We were talking about the lower levels through the ACA; almost all have very high deductibles. In order for the insurers to meet all the requirements of the ACA and keep the premiums low, they have to have high deductibles. The policies that excluded certain conditions like pregnancy, smokers, or had a co-pay or deductible for well care and diagnostic tests are not in compliance anymore. My kids used to have a great policy (for us) that was about $75/mo per child. The only policy that comes close now is $400+ per person per month because all policies, even for 6 year olds, have to cover pregnancy, colon tests, mammograms.
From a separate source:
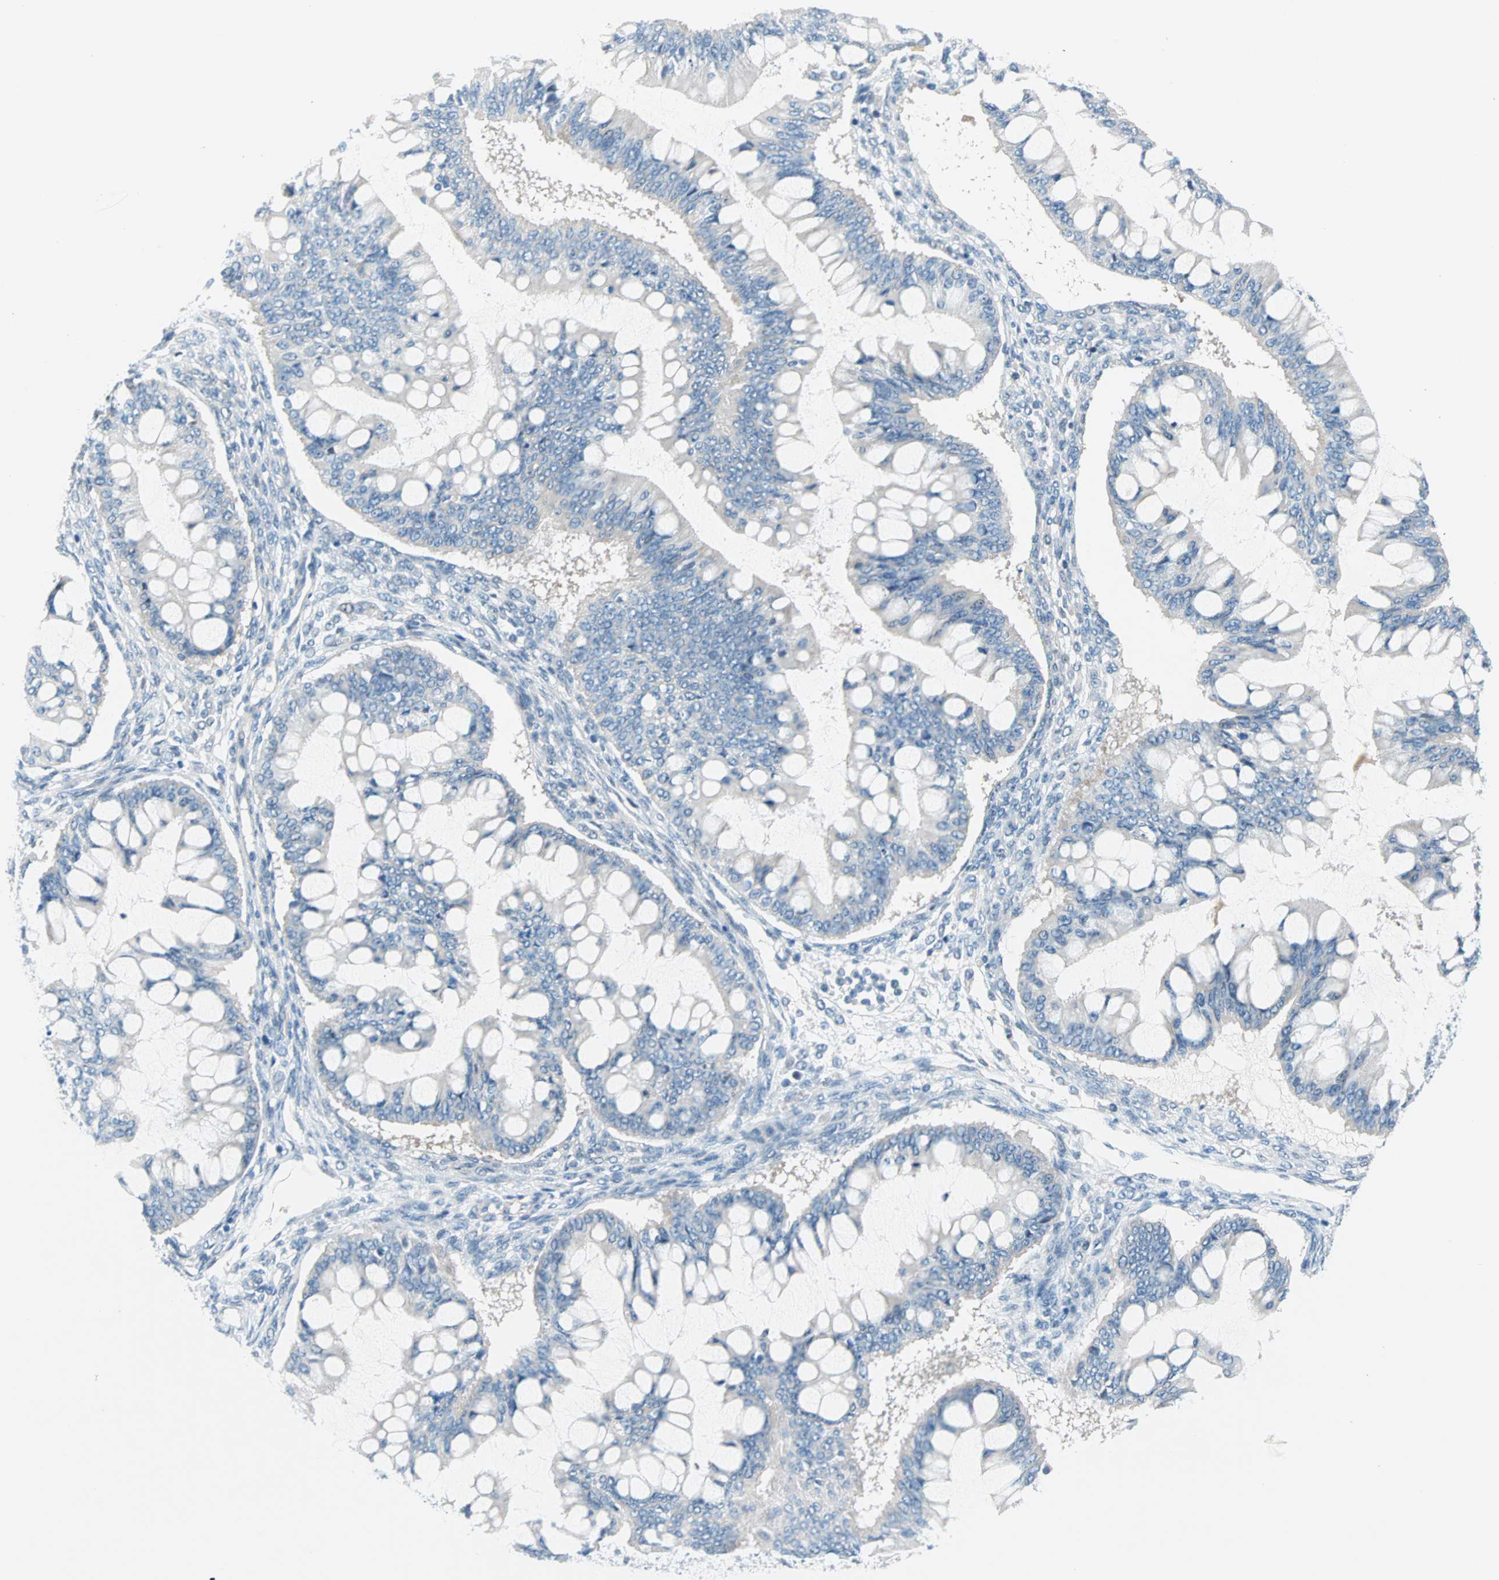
{"staining": {"intensity": "negative", "quantity": "none", "location": "none"}, "tissue": "ovarian cancer", "cell_type": "Tumor cells", "image_type": "cancer", "snomed": [{"axis": "morphology", "description": "Cystadenocarcinoma, mucinous, NOS"}, {"axis": "topography", "description": "Ovary"}], "caption": "Immunohistochemical staining of human ovarian mucinous cystadenocarcinoma demonstrates no significant expression in tumor cells.", "gene": "TMEM163", "patient": {"sex": "female", "age": 73}}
My brother is self employed and bought individual coverage for years. He was happy with it, had a couple of surgeries, paid the deductible (I think it was about $800 or so) and the premium was about $300/mo. He tried to schedule a surgery last Jan and found his insurance was ‘discontinued’ without notice because his policy didn’t meet ACA requirements. A new policy with similar coverage would be about $600 per month and have a $5000 deductible. He makes too much to receive subsidies. He hasn’t had the surgery because he can’t afford it. ACA may help some self employed people, but not him.

twoin, the deductibles of the silver plans are on a sliding scale- just like the premiums. My deductible was under 1k (I don’t remember how much exactly).